Une voix à gauche.—Depuis 1815.

M. le ministre.—Elles sont naturelles. Elles su retrouvent dans tous les pays où le gouvernement représentatif est en vigueur.

Il y a des hommes qui ont cherché leur point d'appui, leur allié nécessaire; celui sans lequel ils n'auraient pas eu la majorité, de ce côté de la Chambre (la gauche); je ne leur en fais en aucune façon un reproche...

M. de Malleville, et plusieurs autres membres.—Vous l'avez fait comme eux!.... Et la coalition!

M. le président.—L'orateur ne doit pas être interrompu!

M. le ministre.—On parle de la coalition. (Ah! ah!) Soyez tranquilles, messieurs; je ne donnerai à personne, pas plus à propos de la coalition qu'à propos du rapport de l'honorable M. Jouffroy, le plaisir de me contraindre, malgré moi, à porter le trouble et la désunion dans la majorité. (Très-bien! très-bien!) Je refuserai...

Voix diverses.—Ah! ah! c'est plus facile!

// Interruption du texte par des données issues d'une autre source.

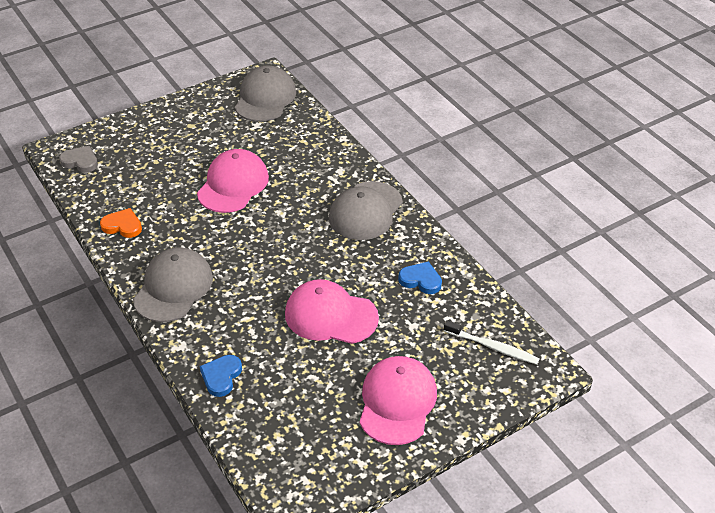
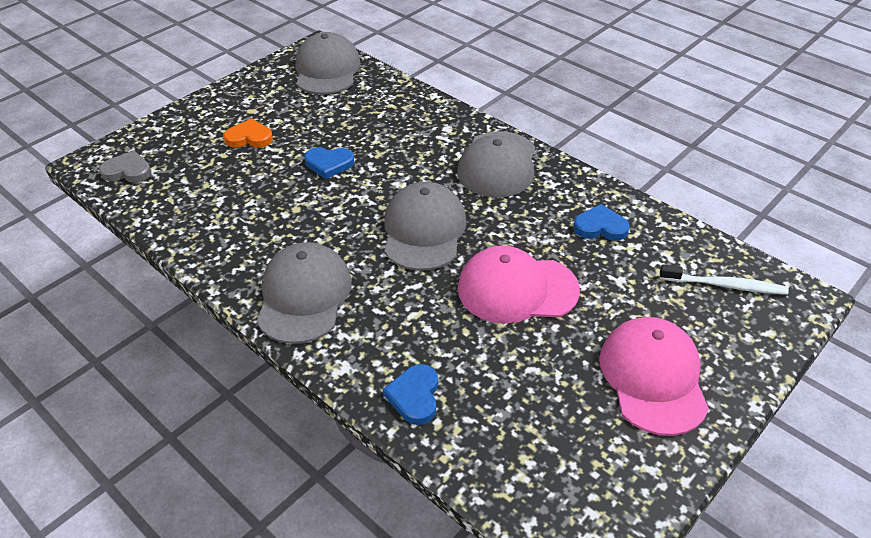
camera: 15 degrees left, 0 degrees up
(122, 226) = (208, 234): orange heart -> orange heart (249, 137)
(233, 185) = (329, 164): pink cap -> blue heart
(282, 255) = (424, 230): none -> grey cap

M. le ministre.—Je refuserai les discussions qui ne me paraissent pas convenir à la politique que je veux faire prévaloir, comme je refuse les discussions sur la politique extérieure, quand je crois que le moment n'en est pas venu.

Une voix.—C'est commode.

M. le ministre.—Je dirai un seul mot, et l'honorable M. Odilon Barrot sera témoin de la vérité de ce que je dirai. Quand les débats de la coalition se sont engagés, j'ai pris le soin, non pas implicitement, mais formellement, de déclarer que je restais attaché à la politique que j'avais constamment soutenue depuis la Révolution.